The question for a petitioner like Brown, then, is whether he may rely on the right recognized in Johnson to challenge identical language in the mandatory Guidelines. Three Courts of Appeals have said no. See 868 F.3d 297 (CA4 2017) (case below); Raybon v. United States, 867 F.3d 625 (CA6 2017); United States v. Greer, 881 F.3d 1241 (CA10 2018). One Court of Appeals has said yes. See Cross v. United States, 892 F.3d 288 (CA7 2018). Another has strongly hinted yes in a different posture, after which point the Government dismissed at least one appeal that would have allowed the court to answer the question directly. See Moore v. United States, 871 F.3d 72, 80–84 (CA1 2017); see also United States v. Roy, 282 F. Supp. 3d 421 (Mass. 2017); United States v. Roy, Withdrawal of Appeal in No. 17–2169 (CA1). One other court has concluded that the mandatory Guidelines themselves cannot be challenged for vagueness.

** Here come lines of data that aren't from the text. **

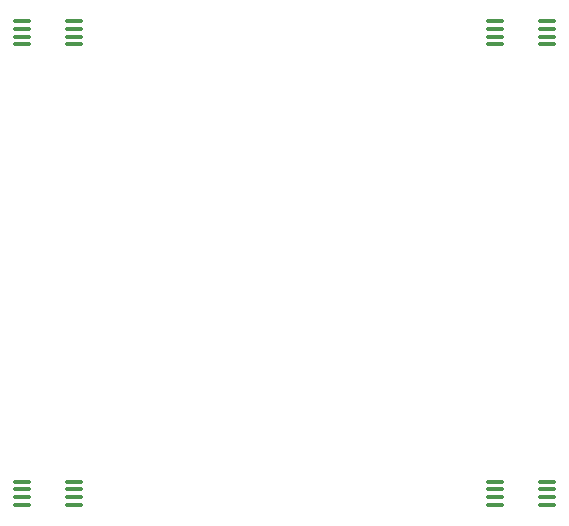
<source format=gbp>
G04*
G04 #@! TF.GenerationSoftware,Altium Limited,Altium Designer,24.6.1 (21)*
G04*
G04 Layer_Color=128*
%FSLAX44Y44*%
%MOMM*%
G71*
G04*
G04 #@! TF.SameCoordinates,801A7B55-1520-438C-8D58-620F3B385FE8*
G04*
G04*
G04 #@! TF.FilePolarity,Positive*
G04*
G01*
G75*
G04:AMPARAMS|DCode=23|XSize=0.38mm|YSize=1.45mm|CornerRadius=0.095mm|HoleSize=0mm|Usage=FLASHONLY|Rotation=90.000|XOffset=0mm|YOffset=0mm|HoleType=Round|Shape=RoundedRectangle|*
%AMROUNDEDRECTD23*
21,1,0.3800,1.2600,0,0,90.0*
21,1,0.1900,1.4500,0,0,90.0*
1,1,0.1900,0.6300,0.0950*
1,1,0.1900,0.6300,-0.0950*
1,1,0.1900,-0.6300,-0.0950*
1,1,0.1900,-0.6300,0.0950*
%
%ADD23ROUNDEDRECTD23*%
D23*
X22000Y-380250D02*
D03*
X22000Y-386750D02*
D03*
Y-393250D02*
D03*
Y-399750D02*
D03*
X-22000Y-380250D02*
D03*
X-22000Y-386750D02*
D03*
X-22000Y-393250D02*
D03*
X-22000Y-399750D02*
D03*
X422000Y-380250D02*
D03*
X422000Y-386750D02*
D03*
Y-393250D02*
D03*
Y-399750D02*
D03*
X378000Y-380250D02*
D03*
X378000Y-386750D02*
D03*
X378000Y-393250D02*
D03*
X378000Y-399750D02*
D03*
X422000Y9750D02*
D03*
X422000Y3250D02*
D03*
Y-3250D02*
D03*
Y-9750D02*
D03*
X378000Y9750D02*
D03*
X378000Y3250D02*
D03*
X378000Y-3250D02*
D03*
X378000Y-9750D02*
D03*
X-22000D02*
D03*
X-22000Y-3250D02*
D03*
X-22000Y3250D02*
D03*
X-22000Y9750D02*
D03*
X22000Y-9750D02*
D03*
Y-3250D02*
D03*
Y3250D02*
D03*
X22000Y9750D02*
D03*
M02*

</source>
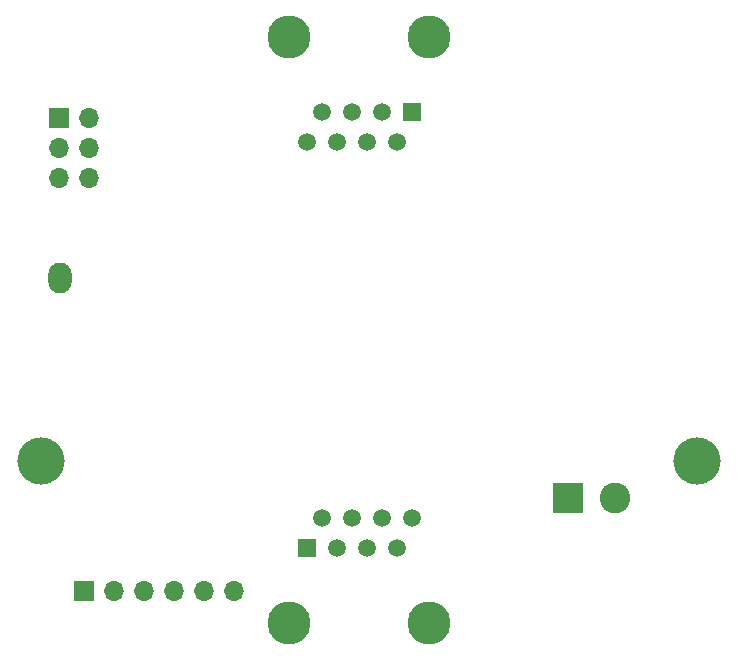
<source format=gbs>
G04 #@! TF.FileFunction,Soldermask,Bot*
%FSLAX46Y46*%
G04 Gerber Fmt 4.6, Leading zero omitted, Abs format (unit mm)*
G04 Created by KiCad (PCBNEW 4.0.5) date Monday, March 13, 2017 'PMt' 09:43:04 PM*
%MOMM*%
%LPD*%
G01*
G04 APERTURE LIST*
%ADD10C,0.100000*%
%ADD11C,4.000000*%
%ADD12O,2.000000X2.600000*%
%ADD13C,3.650000*%
%ADD14R,1.500000X1.500000*%
%ADD15C,1.500000*%
%ADD16R,1.700000X1.700000*%
%ADD17O,1.700000X1.700000*%
%ADD18R,2.600000X2.600000*%
%ADD19C,2.600000*%
G04 APERTURE END LIST*
D10*
D11*
X111000000Y-99000000D03*
D12*
X112600000Y-83500000D03*
D13*
X143870000Y-112700000D03*
X132000000Y-112700000D03*
D14*
X133490000Y-106350000D03*
D15*
X134760000Y-103810000D03*
X136030000Y-106350000D03*
X137300000Y-103810000D03*
X138570000Y-106350000D03*
X139840000Y-103810000D03*
X141110000Y-106350000D03*
X142380000Y-103810000D03*
D13*
X132000000Y-63150000D03*
X143870000Y-63150000D03*
D14*
X142380000Y-69500000D03*
D15*
X141110000Y-72040000D03*
X139840000Y-69500000D03*
X138570000Y-72040000D03*
X137300000Y-69500000D03*
X136030000Y-72040000D03*
X134760000Y-69500000D03*
X133490000Y-72040000D03*
D16*
X112500000Y-69960000D03*
D17*
X115040000Y-69960000D03*
X112500000Y-72500000D03*
X115040000Y-72500000D03*
X112500000Y-75040000D03*
X115040000Y-75040000D03*
D16*
X114660000Y-110000000D03*
D17*
X117200000Y-110000000D03*
X119740000Y-110000000D03*
X122280000Y-110000000D03*
X124820000Y-110000000D03*
X127360000Y-110000000D03*
D11*
X166500000Y-99000000D03*
D18*
X155620000Y-102180000D03*
D19*
X159580000Y-102180000D03*
M02*

</source>
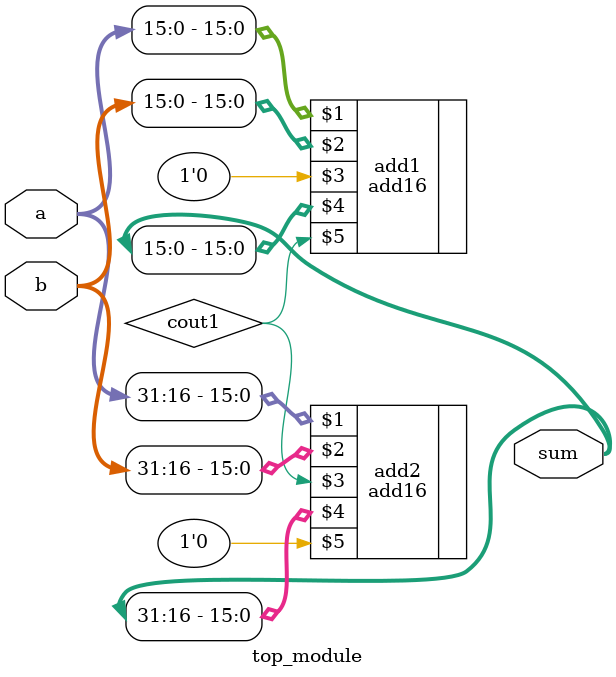
<source format=v>
module top_module(
    input [31:0] a,
    input [31:0] b,
    output [31:0] sum
);

    wire cout1;
    add16 add1(a[15:0],b[15:0],1'b0,sum[15:0],cout1);
    add16 add2(a[31:16],b[31:16],cout1,sum[31:16],1'b0);

endmodule

</source>
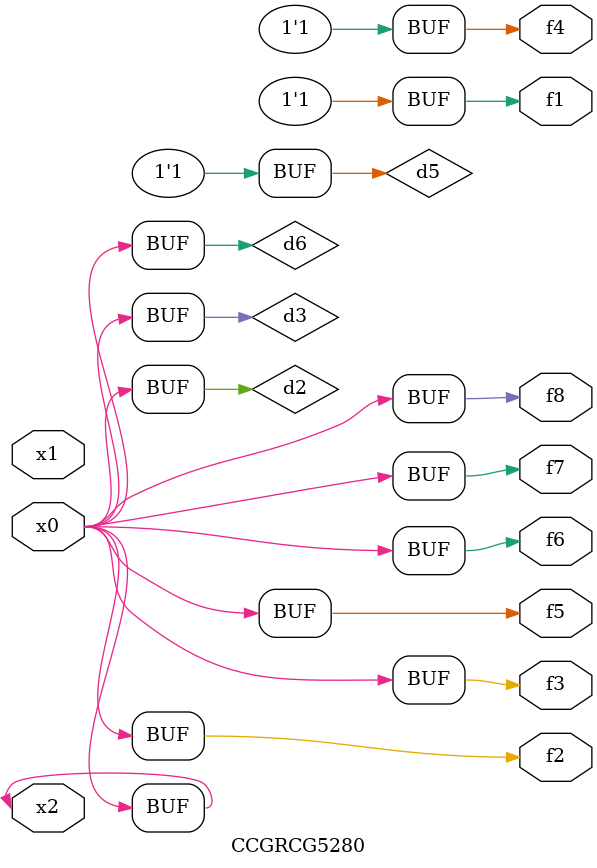
<source format=v>
module CCGRCG5280(
	input x0, x1, x2,
	output f1, f2, f3, f4, f5, f6, f7, f8
);

	wire d1, d2, d3, d4, d5, d6;

	xnor (d1, x2);
	buf (d2, x0, x2);
	and (d3, x0);
	xnor (d4, x1, x2);
	nand (d5, d1, d3);
	buf (d6, d2, d3);
	assign f1 = d5;
	assign f2 = d6;
	assign f3 = d6;
	assign f4 = d5;
	assign f5 = d6;
	assign f6 = d6;
	assign f7 = d6;
	assign f8 = d6;
endmodule

</source>
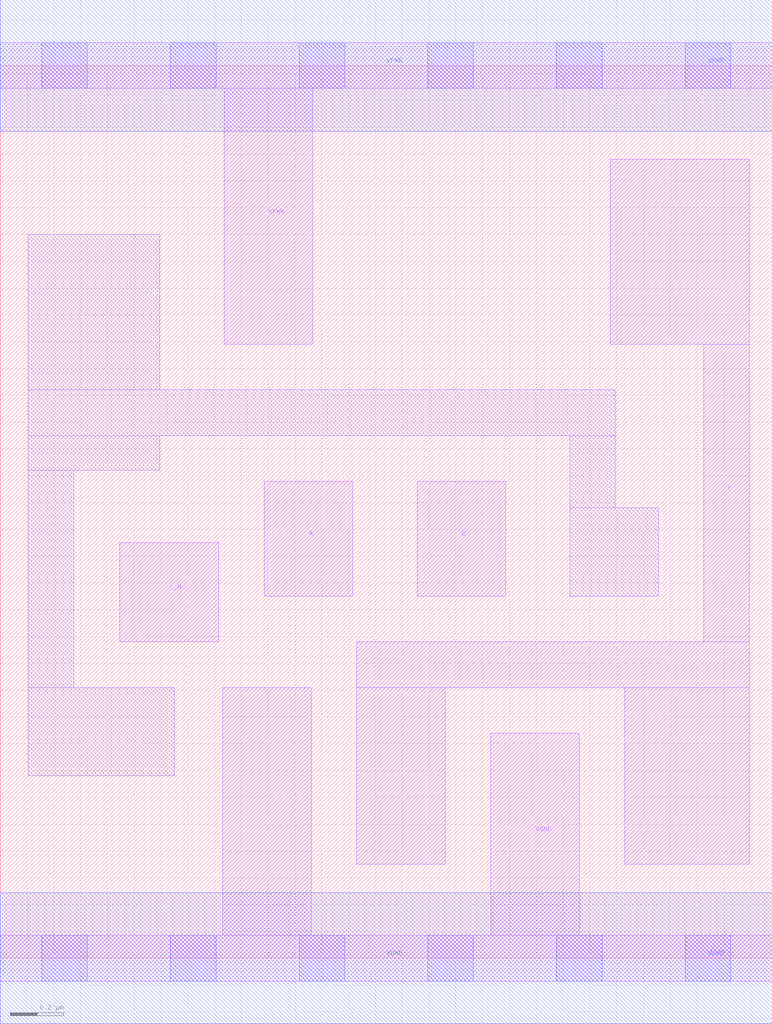
<source format=lef>
# Copyright 2020 The SkyWater PDK Authors
#
# Licensed under the Apache License, Version 2.0 (the "License");
# you may not use this file except in compliance with the License.
# You may obtain a copy of the License at
#
#     https://www.apache.org/licenses/LICENSE-2.0
#
# Unless required by applicable law or agreed to in writing, software
# distributed under the License is distributed on an "AS IS" BASIS,
# WITHOUT WARRANTIES OR CONDITIONS OF ANY KIND, either express or implied.
# See the License for the specific language governing permissions and
# limitations under the License.
#
# SPDX-License-Identifier: Apache-2.0

VERSION 5.7 ;
  NAMESCASESENSITIVE ON ;
  NOWIREEXTENSIONATPIN ON ;
  DIVIDERCHAR "/" ;
  BUSBITCHARS "[]" ;
UNITS
  DATABASE MICRONS 200 ;
END UNITS
MACRO sky130_fd_sc_hs__nor3b_1
  CLASS CORE ;
  SOURCE USER ;
  FOREIGN sky130_fd_sc_hs__nor3b_1 ;
  ORIGIN  0.000000  0.000000 ;
  SIZE  2.880000 BY  3.330000 ;
  SYMMETRY X Y ;
  SITE unit ;
  PIN A
    ANTENNAGATEAREA  0.279000 ;
    DIRECTION INPUT ;
    USE SIGNAL ;
    PORT
      LAYER li1 ;
        RECT 0.985000 1.350000 1.315000 1.780000 ;
    END
  END A
  PIN B
    ANTENNAGATEAREA  0.279000 ;
    DIRECTION INPUT ;
    USE SIGNAL ;
    PORT
      LAYER li1 ;
        RECT 1.555000 1.350000 1.885000 1.780000 ;
    END
  END B
  PIN C_N
    ANTENNAGATEAREA  0.208500 ;
    DIRECTION INPUT ;
    USE SIGNAL ;
    PORT
      LAYER li1 ;
        RECT 0.445000 1.180000 0.815000 1.550000 ;
    END
  END C_N
  PIN Y
    ANTENNADIFFAREA  0.778100 ;
    DIRECTION OUTPUT ;
    USE SIGNAL ;
    PORT
      LAYER li1 ;
        RECT 1.330000 0.350000 1.660000 1.010000 ;
        RECT 1.330000 1.010000 2.795000 1.180000 ;
        RECT 2.275000 2.290000 2.795000 2.980000 ;
        RECT 2.330000 0.350000 2.795000 1.010000 ;
        RECT 2.625000 1.180000 2.795000 2.290000 ;
    END
  END Y
  PIN VGND
    DIRECTION INOUT ;
    USE GROUND ;
    PORT
      LAYER li1 ;
        RECT 0.000000 -0.085000 2.880000 0.085000 ;
        RECT 0.830000  0.085000 1.160000 1.010000 ;
        RECT 1.830000  0.085000 2.160000 0.840000 ;
      LAYER mcon ;
        RECT 0.155000 -0.085000 0.325000 0.085000 ;
        RECT 0.635000 -0.085000 0.805000 0.085000 ;
        RECT 1.115000 -0.085000 1.285000 0.085000 ;
        RECT 1.595000 -0.085000 1.765000 0.085000 ;
        RECT 2.075000 -0.085000 2.245000 0.085000 ;
        RECT 2.555000 -0.085000 2.725000 0.085000 ;
      LAYER met1 ;
        RECT 0.000000 -0.245000 2.880000 0.245000 ;
    END
  END VGND
  PIN VPWR
    DIRECTION INOUT ;
    USE POWER ;
    PORT
      LAYER li1 ;
        RECT 0.000000 3.245000 2.880000 3.415000 ;
        RECT 0.835000 2.290000 1.165000 3.245000 ;
      LAYER mcon ;
        RECT 0.155000 3.245000 0.325000 3.415000 ;
        RECT 0.635000 3.245000 0.805000 3.415000 ;
        RECT 1.115000 3.245000 1.285000 3.415000 ;
        RECT 1.595000 3.245000 1.765000 3.415000 ;
        RECT 2.075000 3.245000 2.245000 3.415000 ;
        RECT 2.555000 3.245000 2.725000 3.415000 ;
      LAYER met1 ;
        RECT 0.000000 3.085000 2.880000 3.575000 ;
    END
  END VPWR
  OBS
    LAYER li1 ;
      RECT 0.105000 0.680000 0.650000 1.010000 ;
      RECT 0.105000 1.010000 0.275000 1.820000 ;
      RECT 0.105000 1.820000 0.595000 1.950000 ;
      RECT 0.105000 1.950000 2.295000 2.120000 ;
      RECT 0.105000 2.120000 0.595000 2.700000 ;
      RECT 2.125000 1.350000 2.455000 1.680000 ;
      RECT 2.125000 1.680000 2.295000 1.950000 ;
  END
END sky130_fd_sc_hs__nor3b_1

</source>
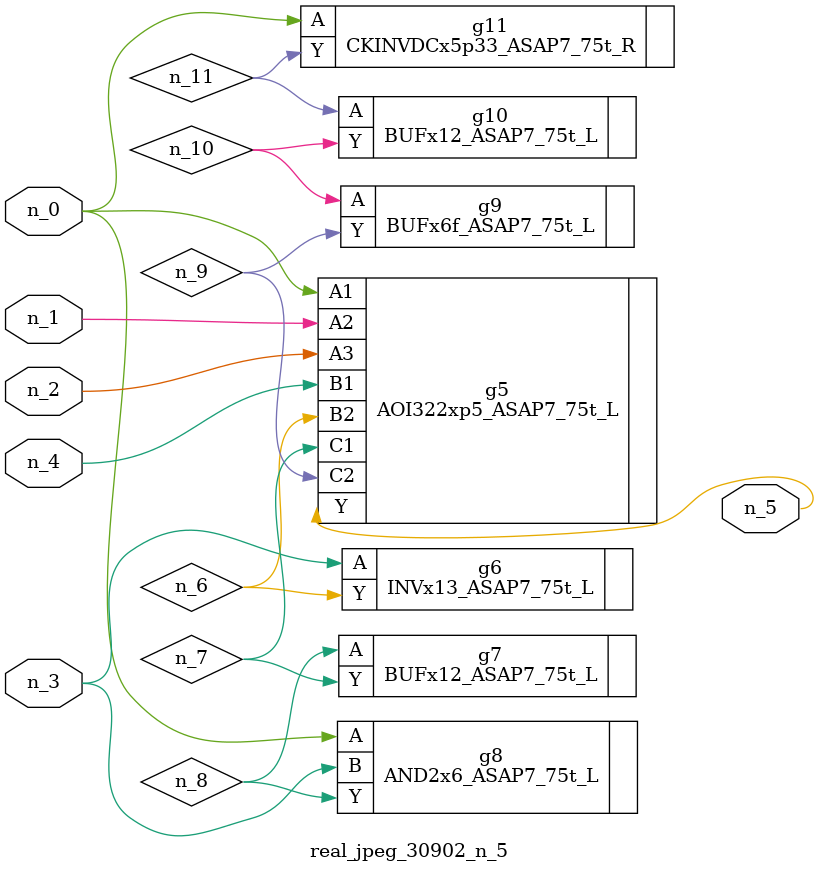
<source format=v>
module real_jpeg_30902_n_5 (n_4, n_0, n_1, n_2, n_3, n_5);

input n_4;
input n_0;
input n_1;
input n_2;
input n_3;

output n_5;

wire n_8;
wire n_11;
wire n_6;
wire n_7;
wire n_10;
wire n_9;

AOI322xp5_ASAP7_75t_L g5 ( 
.A1(n_0),
.A2(n_1),
.A3(n_2),
.B1(n_4),
.B2(n_6),
.C1(n_7),
.C2(n_9),
.Y(n_5)
);

AND2x6_ASAP7_75t_L g8 ( 
.A(n_0),
.B(n_3),
.Y(n_8)
);

CKINVDCx5p33_ASAP7_75t_R g11 ( 
.A(n_0),
.Y(n_11)
);

INVx13_ASAP7_75t_L g6 ( 
.A(n_3),
.Y(n_6)
);

BUFx12_ASAP7_75t_L g7 ( 
.A(n_8),
.Y(n_7)
);

BUFx6f_ASAP7_75t_L g9 ( 
.A(n_10),
.Y(n_9)
);

BUFx12_ASAP7_75t_L g10 ( 
.A(n_11),
.Y(n_10)
);


endmodule
</source>
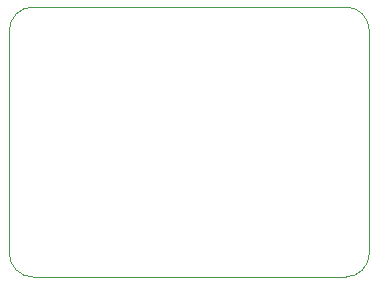
<source format=gko>
%TF.GenerationSoftware,KiCad,Pcbnew,8.0.3*%
%TF.CreationDate,2024-09-03T06:20:47+12:00*%
%TF.ProjectId,to-252-2,746f2d32-3532-42d3-922e-6b696361645f,rev?*%
%TF.SameCoordinates,Original*%
%TF.FileFunction,Profile,NP*%
%FSLAX46Y46*%
G04 Gerber Fmt 4.6, Leading zero omitted, Abs format (unit mm)*
G04 Created by KiCad (PCBNEW 8.0.3) date 2024-09-03 06:20:47*
%MOMM*%
%LPD*%
G01*
G04 APERTURE LIST*
%TA.AperFunction,Profile*%
%ADD10C,0.050000*%
%TD*%
G04 APERTURE END LIST*
D10*
X86900000Y-102400000D02*
G75*
G02*
X84900000Y-100400000I0J2000000D01*
G01*
X113380000Y-79540000D02*
G75*
G02*
X115380000Y-81540000I0J-2000000D01*
G01*
X86900000Y-79540000D02*
X113380000Y-79540000D01*
X113380000Y-102400000D02*
X86900000Y-102400000D01*
X84900000Y-100400000D02*
X84900000Y-81540000D01*
X115380000Y-100400000D02*
G75*
G02*
X113380000Y-102400000I-2000000J0D01*
G01*
X115380000Y-81540000D02*
X115380000Y-100400000D01*
X84900000Y-81540000D02*
G75*
G02*
X86900000Y-79540000I2000000J0D01*
G01*
M02*

</source>
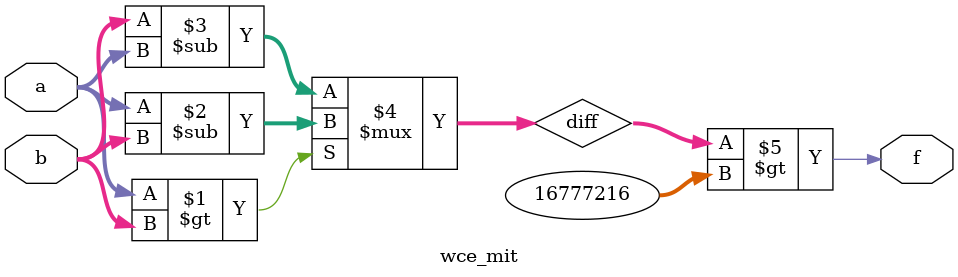
<source format=v>
module wce_mit(a, b, f);
parameter _bit = 64;
parameter wce = 16777216;
input [_bit - 1: 0] a;
input [_bit - 1: 0] b;
output f;
wire [_bit - 1: 0] diff;
assign diff = (a > b)? (a - b): (b - a);
assign f = (diff > wce);
endmodule

</source>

See In re Griffin, 823 F.3d 1350, 1354 (CA11 2016).
Regardless of where one stands on the merits of how far Johnson extends, this case presents an important question of federal law that has divided the courts of appeals and in theory could determine the liberty of over 1,000 people. That sounds like the kind of case we ought to hear. See this Court’s Rules 10(a), (c). Because the Court nevertheless declines to do so, I respectfully dissent.